The confusion matrix with the highest accuracy is displayed in Fig. 9. The most significate confusion in this case is that samples of negative state are misjudged as positive at a rate of 4.96%.

Fig. 9.
figure 9

Confusion matrix with 17 best features

The distribution of 10 selected features is displayed in Fig. 10. As some of the features have similar distribution to each other, these 10 features are not precisely the best 10 features in the ranking. It is shown that these features present different ranges on the three emotional categories, and thus provide distinguishing ability in automatic emotion classification.

Fig. 10.
figure 10

Distribution of several selected features

The related low level parameters (LLDs as described in INTERSPEECH 2009 feature set) of these features are listed in Table 1. Parameters as RMS energy, ZCR, and MFCC are all important expressive parameters in cats’ meowing emotions.

Table 1. Related parameters of the selected features

5 Conclusion

Three categories of cats’ emotion, positive, neutral, and negative, as evaluated in valence sense, are investigated with automatic classification on voice signals of cats’ meowing.
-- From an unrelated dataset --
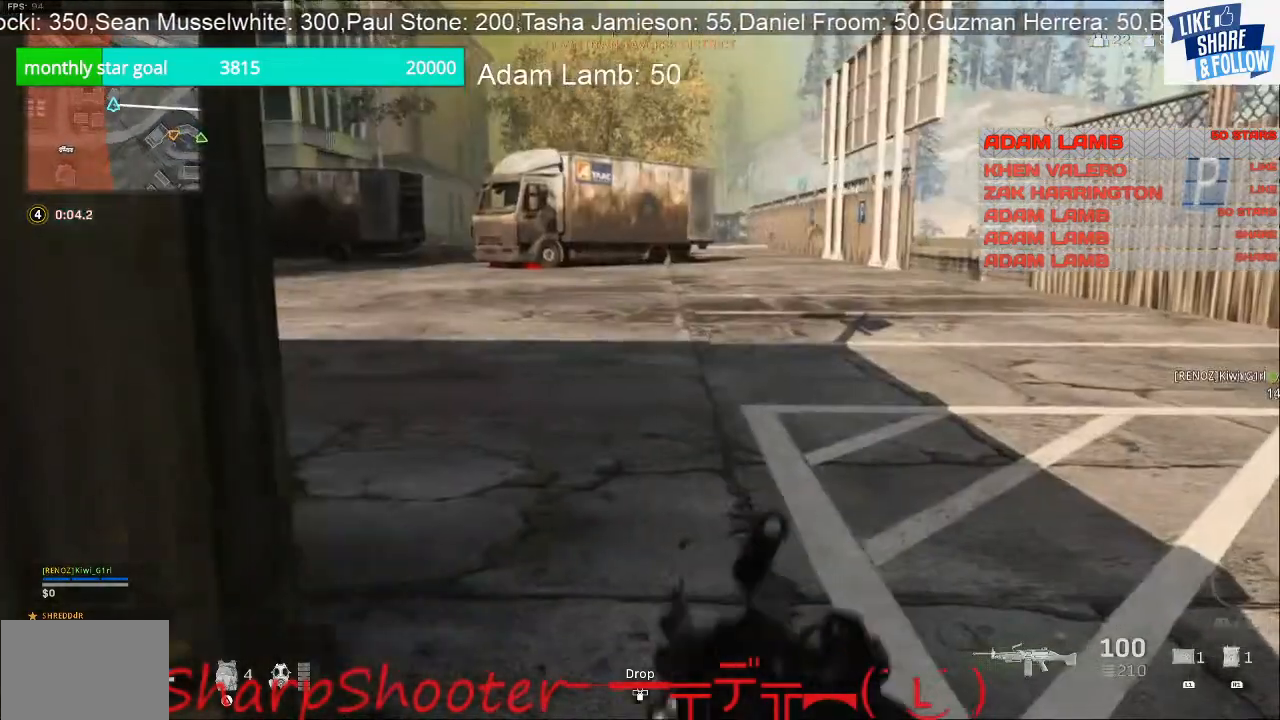
{"buttons": ["L1"], "left_stick": "center", "right_stick": "center", "events": [[100, "left_stick", "down-left"], [300, "left_stick", "center"]]}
Only audio signals are considered in the learning models, but the ground truth of each sample is determined from video clips with cat voice, facial expression, body movement, as well as their interaction with their owners. Feature set adopted from INTERSPEECH 2009 emotion challenge is proved to be also effective in cats’ emotion recognition, and the most expressive features relate to RMS energy, ZCR, and MFCC. The best classification accuracy is obtained from LogitBoost model as 97.40%.

Larger meowing dataset and more detailed emotional categories will be studied in the near future to provide a more accurate and more practical recognition of cats’ emotions. Both the aims of this work and the future work focus on the helping of a higher quality human-cat interaction, and make the most of the accompanying role of pets in human psychological adjustment.